Maria das Dores de Sousa Christina, ensinou-me tudo o que sei de rendas e bordados. Ensinou-me ainda o valor dos objectos na
tessitura de memórias e testemunhos, com que (também) se constrói a própria noção de família.
O muito que lhe devo e o quanto a aprecio não cabe nestas linhas, escassas e públicas.

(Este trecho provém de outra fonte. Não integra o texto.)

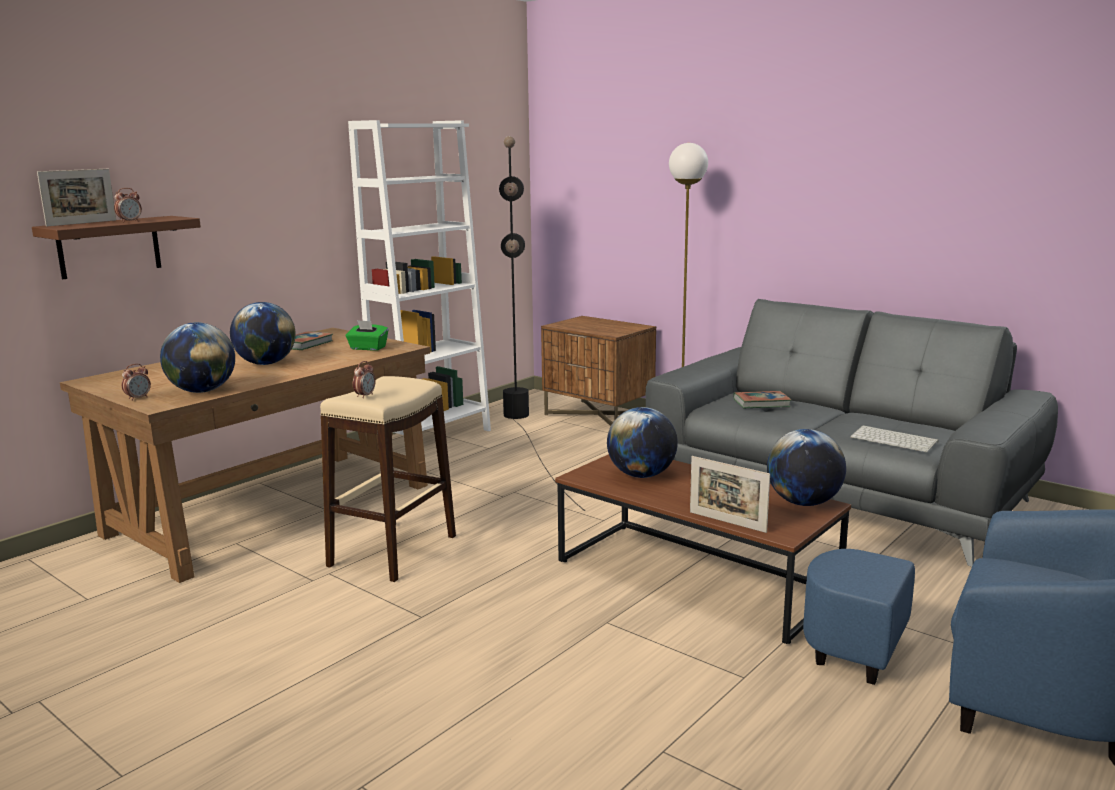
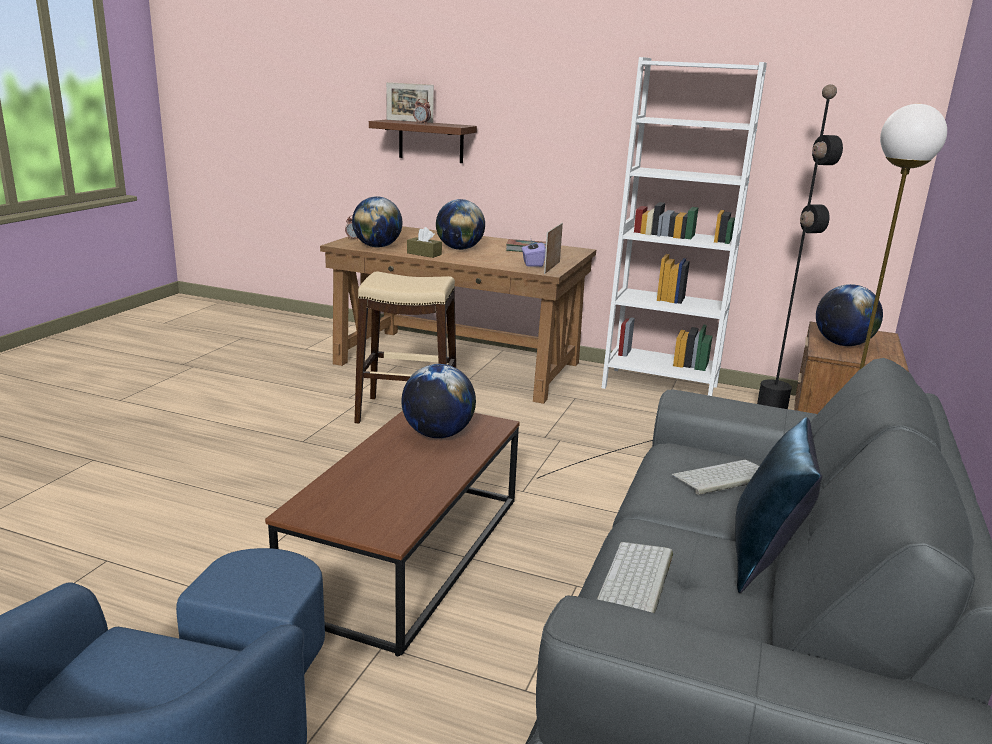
camera: 70 degrees right, 5 degrees up
green tissue box [346,320,388,351] -> purple tissue box [522,236,546,267]
alarm clock [353,361,376,398] -> none
picture frame [690,456,770,533] -> picture frame moved to [544,223,563,274]
book [733,391,791,408] -> keyboard [672,460,759,495]
globe [767,429,846,506] -> globe moved to [816,284,883,346]
none -> brown tissue box [407,227,442,258]
none -> blue pillow [735,417,822,593]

Madalena Braz Teixeira constitui outro elo de uma cadeia, que liga um conjunto fortuito de boas-vontades, que originou esta
mostra de Bordado de Tibaldinho. Acreditou em mim de um modo que nunca esquecerei.
Dizer que lhe estarei sempre muito grata é dizer muito pouco.
As bordadeiras de Tibaldinho sabem o quanto as admiro e respeito. Este trabalho, que há muito ganhou toda a sua
cumplicidade, é-lhes inteiramente dedicado.
Finalmente, esta exposição não teria sido possível sem a colaboração de todos aqueles que nos confiaram as suas peças.
Testemunhos, quantas vezes, de acontecimentos de grande valor afectivo, todos sabemos que nenhum seguro do mundo está
em condições de os cobrir.
Por essa confiança e pelo modo como nos abriram as portas das suas casas um "Bem-Hajam" muito sentido e beirão.